WHAT THIS TASK INVOLVES: Every line from the top of the records through the one bearing "thumb cmc: (160, 235)" is to be reproduced exactly, and pictures are to be left out.

RECORDS FOR THIS TASK:

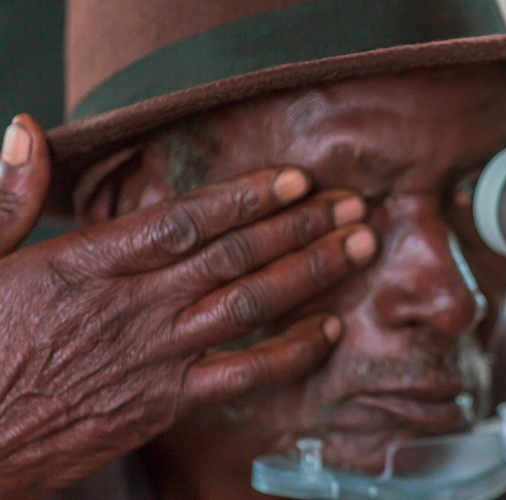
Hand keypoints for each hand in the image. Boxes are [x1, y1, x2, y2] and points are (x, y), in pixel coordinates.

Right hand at [0, 116, 378, 498]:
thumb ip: (11, 196)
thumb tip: (27, 130)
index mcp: (87, 263)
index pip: (185, 219)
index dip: (248, 196)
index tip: (296, 179)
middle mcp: (132, 306)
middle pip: (235, 255)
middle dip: (301, 225)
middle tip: (351, 205)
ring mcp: (155, 357)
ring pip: (250, 305)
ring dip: (311, 272)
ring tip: (359, 246)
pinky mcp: (166, 404)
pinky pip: (245, 375)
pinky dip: (293, 352)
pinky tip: (330, 329)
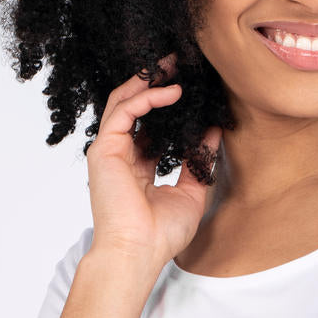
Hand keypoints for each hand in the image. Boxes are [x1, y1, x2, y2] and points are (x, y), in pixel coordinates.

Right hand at [84, 51, 221, 267]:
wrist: (138, 253)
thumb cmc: (160, 235)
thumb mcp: (192, 193)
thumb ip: (199, 161)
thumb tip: (213, 132)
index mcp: (137, 167)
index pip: (150, 126)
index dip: (169, 106)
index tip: (192, 91)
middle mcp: (120, 155)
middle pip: (133, 106)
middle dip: (154, 82)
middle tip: (178, 64)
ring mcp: (110, 151)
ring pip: (123, 101)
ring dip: (147, 80)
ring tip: (173, 65)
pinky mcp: (105, 149)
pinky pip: (124, 110)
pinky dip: (147, 96)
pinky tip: (172, 92)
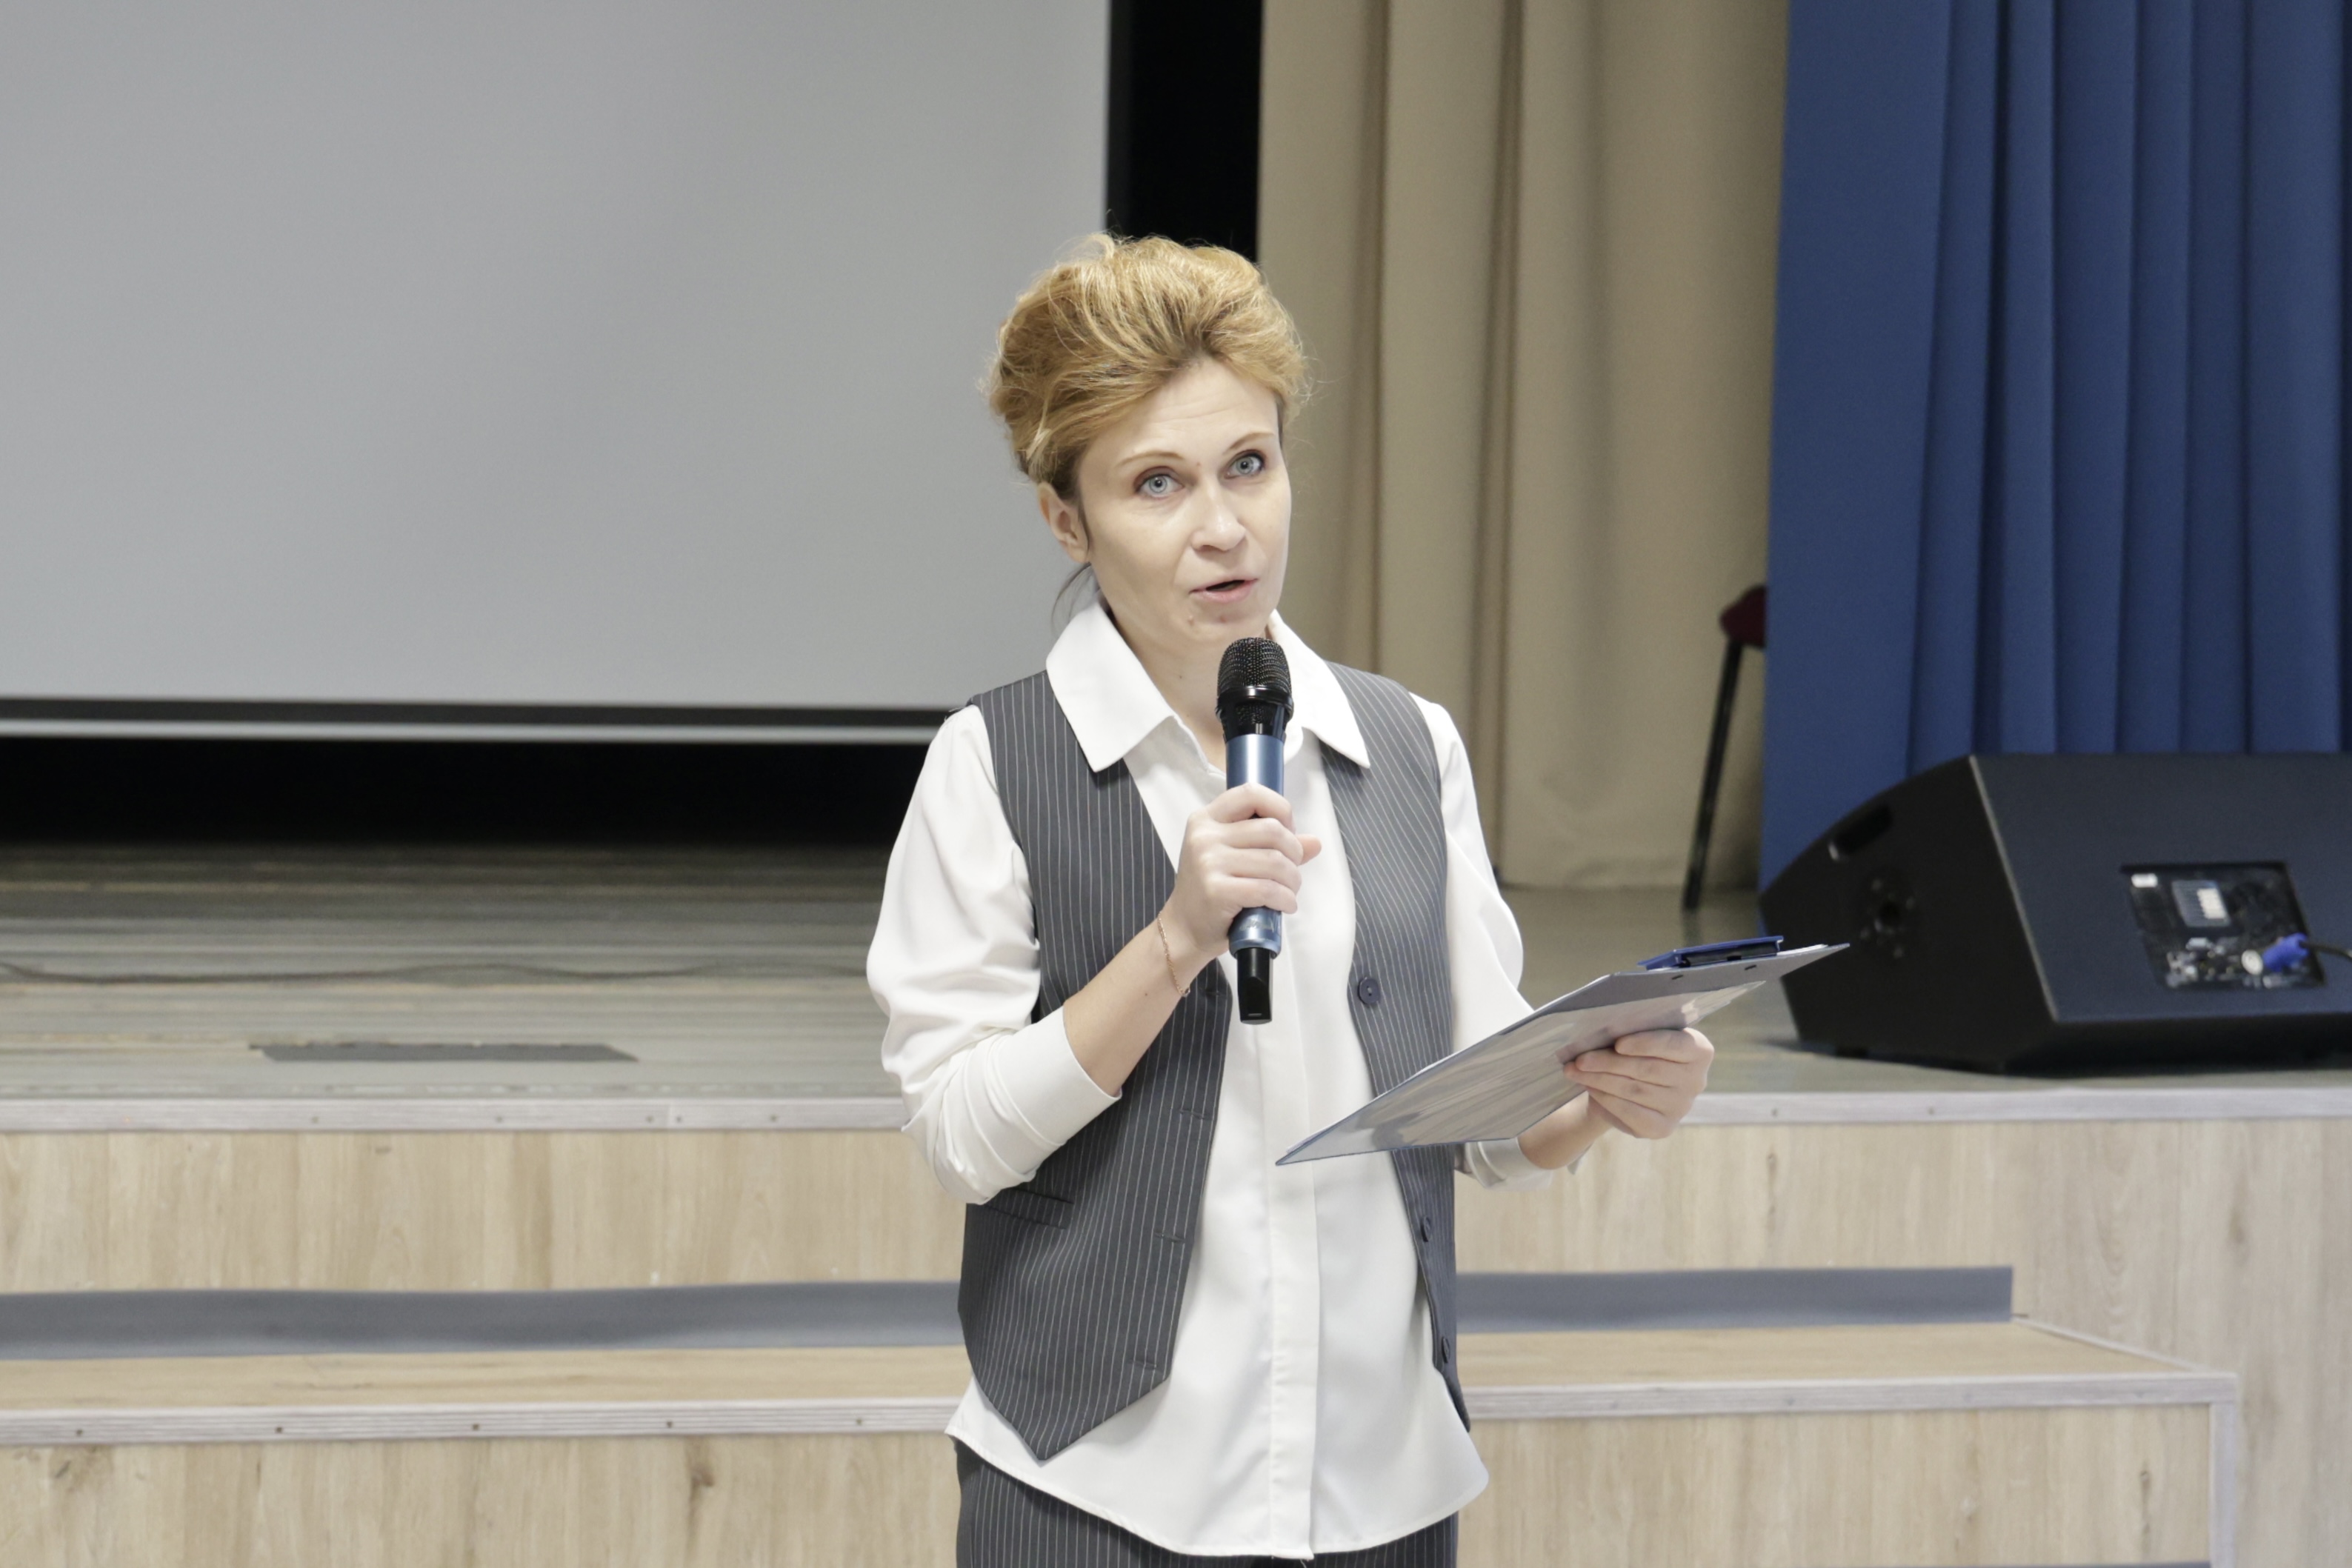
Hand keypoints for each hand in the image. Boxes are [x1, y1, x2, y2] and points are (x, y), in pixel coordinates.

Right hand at [1159, 784, 1321, 975]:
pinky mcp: (1216, 891)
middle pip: (1272, 830)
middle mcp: (1205, 836)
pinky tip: (1285, 905)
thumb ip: (1272, 845)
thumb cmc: (1212, 890)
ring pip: (1275, 861)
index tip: (1288, 830)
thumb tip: (1315, 842)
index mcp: (1207, 819)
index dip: (1280, 808)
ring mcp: (1208, 863)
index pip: (1251, 793)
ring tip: (1289, 891)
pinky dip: (1286, 899)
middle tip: (1291, 870)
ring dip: (1293, 880)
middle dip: (1294, 852)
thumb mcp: (1234, 857)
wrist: (1184, 928)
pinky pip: (1267, 889)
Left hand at [1564, 1028, 1713, 1139]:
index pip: (1675, 1045)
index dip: (1646, 1044)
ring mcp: (1681, 1107)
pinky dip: (1606, 1098)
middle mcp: (1696, 1081)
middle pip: (1649, 1069)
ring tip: (1575, 1071)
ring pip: (1635, 1090)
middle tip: (1581, 1059)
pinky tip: (1589, 1087)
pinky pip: (1630, 1112)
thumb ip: (1631, 1030)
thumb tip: (1600, 1031)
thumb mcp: (1639, 1036)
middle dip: (1610, 1063)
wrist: (1631, 1086)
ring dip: (1600, 1079)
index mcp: (1699, 1050)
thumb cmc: (1636, 1051)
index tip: (1618, 1044)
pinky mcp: (1663, 1128)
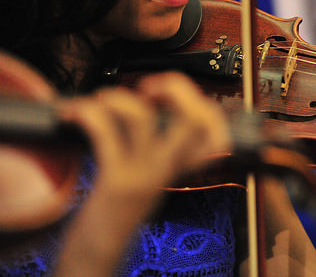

ANSWER AREA:
Hand keypoints for each hand in the image. Boxes are [x1, y1, x2, y2] and points are (x, y), in pixel coordinates.

Right hand at [0, 116, 378, 498]:
thumb ip: (11, 196)
thumb tip: (27, 130)
index mcp: (87, 263)
index pip: (185, 219)
index dip: (248, 196)
index tip: (296, 179)
middle mcp: (132, 306)
middle pip: (235, 255)
middle dip: (301, 225)
middle tip: (351, 205)
ring mcp: (155, 357)
ring pip: (250, 305)
ring dip: (311, 272)
ring tip: (359, 246)
pinky mcp: (166, 404)
pinky pip: (245, 375)
pinky dip: (293, 352)
pinky tip: (330, 329)
Hand keypoints for each hand in the image. Boxes are [x1, y1, x2, y2] and points are (x, y), in pixel coordinates.

Right hand at [84, 51, 221, 267]:
wrist: (138, 253)
thumb cmc: (160, 235)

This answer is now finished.